Фрагмент документа:
▼
И наконец, все это не могло обойтись без политических последствий. Массовое демократическое общество захотело превратить анормальное тело в тело обычное. Таким образом, возник конфликт между политическим разумом и индивидуальным видением: первый требовал равного отношения ко всем индивидам вне зависимости от их внешности, второй обнаруживал визуальное смущение по отношению к телесным уродствам. Средства, которые использует общество, чтобы превратить инвалида в «такого же индивида, как все остальные» и даже в «полноценного работника», — рассуждения о реабилитации, усовершенствование медицинских технологий по протезированию, издание набора постановлений и законов, увеличение числа специализированных служб — могут привести лишь к парадоксальному ослаблению телесной стигмы, которая одновременно заметна и стерта, объявлена и отрицаема, известна и притесняема[749]. Но здесь не должно быть никакой двусмысленности: медицинское и юридическое дополнение к состраданию по отношению к невзгодам и телесной и душевной слабости чаще всего было адресовано тем, кто страдал, будучи жестоко забыт природой и людьми. Таким образом, было необходимо, чтобы разум одержал победу над взглядом и чтобы телесная аномалия, лишенная своей «странности», так долго поддерживавшей этот разрыв, растворилась в бескрайнем архипелаге «различий». Именно на это ссылается термин, избранный в демократическом обществе, чтобы провозгласить — когда взгляд отступит перед разумом — равенство между телами.

Растворение уродства в многообразии различий ведет к тому, чтобы в итоге стереть границы между этими различиями. Это верно с точки зрения бюрократических форм социального восприятия инвалидности, которые замалчивают особенности анормального тела, чтобы вписать его в реабилитационную схему. Но это также верно в отношении визуальной и семантической путаницы, возникающей периодически в дискурсе, строящемся вокруг анормального тела.

С сокращением явно выраженных форм расизма все отчетливее показывает свое мерзкое лицо сегрегация людей по весу [sizeism], возникают предубеждения против толстяков, что становится наиболее отчетливой и потенциально приносящей наибольший доход формой дискриминации в современном мире. Сегрегация по весу по своей идеологии и методам схожа с расовой дискриминацией, практиковавшейся в США еще в недавнем прошлом. <…> Тучные люди так же страдают от отношения к ним как к тучным, как страдали чернокожие, когда их воспринимали как негров[750].

Однако с точки зрения восприятия ожирение и расовая принадлежность совершенно не равноценны, нет никакой исторической схожести между формами расовой сегрегации и теми предубеждениями, которые клеймят излишнюю полноту. Здесь можно усмотреть лишь параллель между двумя движениями — Движением за гражданские права и тем, которое привело к принятию в 1990 году закона об американцах–инвалидах (Americans with Disabilities Act): первое явилось моделью для второго. Увеличение количества различий может уничтожить сами различия. Наше общество, будучи демократическим, взывает к равенству; но будучи обществом массовым, оно требует единообразия. И именно эта тенденция пронизывает сегодня восприятие, представление и жизненный опыт анормального тела.
▲
Расшифрованное содержимое страниц:
▼
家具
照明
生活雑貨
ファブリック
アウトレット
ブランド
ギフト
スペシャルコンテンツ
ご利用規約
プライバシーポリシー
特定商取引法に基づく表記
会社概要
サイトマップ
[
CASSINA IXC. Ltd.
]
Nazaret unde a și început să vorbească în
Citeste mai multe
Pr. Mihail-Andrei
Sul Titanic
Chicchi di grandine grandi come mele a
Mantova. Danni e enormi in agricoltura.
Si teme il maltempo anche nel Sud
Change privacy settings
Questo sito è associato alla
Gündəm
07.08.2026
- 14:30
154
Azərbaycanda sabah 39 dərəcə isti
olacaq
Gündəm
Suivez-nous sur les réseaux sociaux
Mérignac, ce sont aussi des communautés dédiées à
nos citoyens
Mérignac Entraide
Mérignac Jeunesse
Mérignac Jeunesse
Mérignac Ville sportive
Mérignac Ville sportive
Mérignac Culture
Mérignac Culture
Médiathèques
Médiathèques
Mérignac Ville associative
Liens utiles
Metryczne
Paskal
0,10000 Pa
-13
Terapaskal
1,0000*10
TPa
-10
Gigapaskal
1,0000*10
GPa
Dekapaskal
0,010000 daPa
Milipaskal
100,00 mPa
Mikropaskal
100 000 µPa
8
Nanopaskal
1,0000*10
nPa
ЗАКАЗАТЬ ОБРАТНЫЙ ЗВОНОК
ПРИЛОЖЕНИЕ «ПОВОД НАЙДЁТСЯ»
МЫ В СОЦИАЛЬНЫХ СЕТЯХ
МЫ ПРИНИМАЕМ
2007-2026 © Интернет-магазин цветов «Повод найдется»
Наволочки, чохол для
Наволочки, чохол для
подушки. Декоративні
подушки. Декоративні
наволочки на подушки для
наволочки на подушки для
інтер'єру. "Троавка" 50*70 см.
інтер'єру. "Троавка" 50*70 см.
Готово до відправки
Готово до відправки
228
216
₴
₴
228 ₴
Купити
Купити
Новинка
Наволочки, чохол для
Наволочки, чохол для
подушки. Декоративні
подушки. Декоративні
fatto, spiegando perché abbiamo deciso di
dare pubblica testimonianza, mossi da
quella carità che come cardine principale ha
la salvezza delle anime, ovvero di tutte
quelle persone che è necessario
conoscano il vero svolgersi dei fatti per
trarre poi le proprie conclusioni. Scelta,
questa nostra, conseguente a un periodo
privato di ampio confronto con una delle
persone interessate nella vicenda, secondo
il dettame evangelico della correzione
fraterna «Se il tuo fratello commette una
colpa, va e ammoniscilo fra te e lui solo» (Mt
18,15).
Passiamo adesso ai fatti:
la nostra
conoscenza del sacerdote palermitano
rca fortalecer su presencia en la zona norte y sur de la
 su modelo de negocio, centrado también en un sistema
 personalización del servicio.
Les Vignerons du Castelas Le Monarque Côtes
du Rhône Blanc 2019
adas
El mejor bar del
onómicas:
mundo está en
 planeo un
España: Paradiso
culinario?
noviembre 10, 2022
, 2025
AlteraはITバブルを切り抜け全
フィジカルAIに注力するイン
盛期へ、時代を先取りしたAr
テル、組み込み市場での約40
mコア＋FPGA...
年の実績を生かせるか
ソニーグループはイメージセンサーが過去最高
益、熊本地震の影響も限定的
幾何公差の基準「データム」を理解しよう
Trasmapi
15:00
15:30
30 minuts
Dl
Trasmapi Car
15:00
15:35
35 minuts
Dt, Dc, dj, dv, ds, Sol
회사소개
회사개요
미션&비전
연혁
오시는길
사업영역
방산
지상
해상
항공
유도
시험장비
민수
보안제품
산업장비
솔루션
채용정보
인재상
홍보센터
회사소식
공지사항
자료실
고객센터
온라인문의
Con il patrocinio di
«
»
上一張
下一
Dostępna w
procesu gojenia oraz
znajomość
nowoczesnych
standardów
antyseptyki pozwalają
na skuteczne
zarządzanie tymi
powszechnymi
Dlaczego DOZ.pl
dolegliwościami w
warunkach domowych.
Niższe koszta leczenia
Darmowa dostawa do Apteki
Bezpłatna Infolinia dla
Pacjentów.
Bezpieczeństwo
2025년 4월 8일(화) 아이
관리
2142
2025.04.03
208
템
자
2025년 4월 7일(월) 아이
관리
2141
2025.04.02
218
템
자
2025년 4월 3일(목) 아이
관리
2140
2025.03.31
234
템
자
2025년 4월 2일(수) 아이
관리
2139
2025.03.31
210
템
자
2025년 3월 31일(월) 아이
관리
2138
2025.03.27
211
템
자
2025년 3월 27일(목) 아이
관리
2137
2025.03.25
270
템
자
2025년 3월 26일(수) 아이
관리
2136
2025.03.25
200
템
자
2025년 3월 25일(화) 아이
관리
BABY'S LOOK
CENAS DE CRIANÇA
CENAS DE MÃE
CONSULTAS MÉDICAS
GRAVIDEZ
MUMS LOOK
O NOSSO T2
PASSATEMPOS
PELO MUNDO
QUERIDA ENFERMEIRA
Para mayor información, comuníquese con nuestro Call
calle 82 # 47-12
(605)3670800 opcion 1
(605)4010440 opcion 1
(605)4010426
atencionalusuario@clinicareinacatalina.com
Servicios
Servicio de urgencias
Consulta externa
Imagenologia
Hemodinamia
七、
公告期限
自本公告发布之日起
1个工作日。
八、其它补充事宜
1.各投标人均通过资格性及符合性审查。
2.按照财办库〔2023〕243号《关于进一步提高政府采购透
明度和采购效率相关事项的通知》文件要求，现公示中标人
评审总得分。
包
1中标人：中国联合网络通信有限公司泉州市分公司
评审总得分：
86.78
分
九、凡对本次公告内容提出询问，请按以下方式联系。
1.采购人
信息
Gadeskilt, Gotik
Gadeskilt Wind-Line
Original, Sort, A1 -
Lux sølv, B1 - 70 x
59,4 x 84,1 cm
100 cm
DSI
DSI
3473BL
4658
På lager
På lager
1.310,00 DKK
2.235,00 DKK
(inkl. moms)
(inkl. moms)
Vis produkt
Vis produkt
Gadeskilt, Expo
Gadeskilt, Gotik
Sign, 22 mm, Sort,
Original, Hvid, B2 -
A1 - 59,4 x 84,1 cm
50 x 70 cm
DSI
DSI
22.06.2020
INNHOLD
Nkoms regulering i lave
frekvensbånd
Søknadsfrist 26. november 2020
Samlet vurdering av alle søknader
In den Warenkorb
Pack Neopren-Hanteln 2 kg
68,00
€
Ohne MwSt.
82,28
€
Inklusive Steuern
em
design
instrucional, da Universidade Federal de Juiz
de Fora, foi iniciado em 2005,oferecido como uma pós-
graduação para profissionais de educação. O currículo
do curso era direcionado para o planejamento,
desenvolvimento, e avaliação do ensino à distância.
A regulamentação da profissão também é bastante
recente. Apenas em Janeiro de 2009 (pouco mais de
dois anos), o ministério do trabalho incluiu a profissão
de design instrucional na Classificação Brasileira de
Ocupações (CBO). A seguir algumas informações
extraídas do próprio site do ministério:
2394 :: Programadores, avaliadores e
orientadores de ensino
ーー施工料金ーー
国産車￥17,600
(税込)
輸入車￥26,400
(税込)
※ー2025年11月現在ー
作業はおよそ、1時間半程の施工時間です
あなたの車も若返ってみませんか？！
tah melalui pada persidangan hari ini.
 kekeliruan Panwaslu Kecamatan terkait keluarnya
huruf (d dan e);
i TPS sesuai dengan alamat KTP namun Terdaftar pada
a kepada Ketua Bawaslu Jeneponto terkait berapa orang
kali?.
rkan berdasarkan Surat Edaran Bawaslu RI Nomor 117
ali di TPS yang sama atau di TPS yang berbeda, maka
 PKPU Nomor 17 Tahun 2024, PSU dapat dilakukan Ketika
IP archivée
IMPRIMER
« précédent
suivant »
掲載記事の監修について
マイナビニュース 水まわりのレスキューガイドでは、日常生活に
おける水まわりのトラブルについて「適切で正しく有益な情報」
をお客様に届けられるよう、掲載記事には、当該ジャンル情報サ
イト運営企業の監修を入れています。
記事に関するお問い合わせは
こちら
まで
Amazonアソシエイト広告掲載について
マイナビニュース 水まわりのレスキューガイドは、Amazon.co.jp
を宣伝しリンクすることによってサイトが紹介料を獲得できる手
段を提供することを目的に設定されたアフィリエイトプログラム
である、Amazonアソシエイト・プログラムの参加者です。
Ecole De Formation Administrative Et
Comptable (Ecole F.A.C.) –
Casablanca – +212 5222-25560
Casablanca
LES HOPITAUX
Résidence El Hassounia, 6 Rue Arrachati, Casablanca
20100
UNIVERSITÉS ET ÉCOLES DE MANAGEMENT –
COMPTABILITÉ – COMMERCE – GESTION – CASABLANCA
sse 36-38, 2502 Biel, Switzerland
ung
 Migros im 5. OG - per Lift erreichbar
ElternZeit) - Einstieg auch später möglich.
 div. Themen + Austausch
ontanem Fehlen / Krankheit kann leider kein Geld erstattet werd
▲
Условия заданий:
A. Перечислите все средства, которые, согласно фрагменту, общество использует, чтобы превратить инвалида в «такого же индивида, как все остальные».
B. Верните дословно часть фрагмента между словами «С сокращением явно» и «воспринимали как негров[750].» включительно.
Этот материал существует отдельно от фрагмента и с ним не связан.

Результаты заданий:
A.
- рассуждения о реабилитации
- усовершенствование медицинских технологий по протезированию
- издание набора постановлений и законов
- увеличение числа специализированных служб

B.
С сокращением явно выраженных форм расизма все отчетливее показывает свое мерзкое лицо сегрегация людей по весу [sizeism], возникают предубеждения против толстяков, что становится наиболее отчетливой и потенциально приносящей наибольший доход формой дискриминации в современном мире. Сегрегация по весу по своей идеологии и методам схожа с расовой дискриминацией, практиковавшейся в США еще в недавнем прошлом. <…> Тучные люди так же страдают от отношения к ним как к тучным, как страдали чернокожие, когда их воспринимали как негров[750].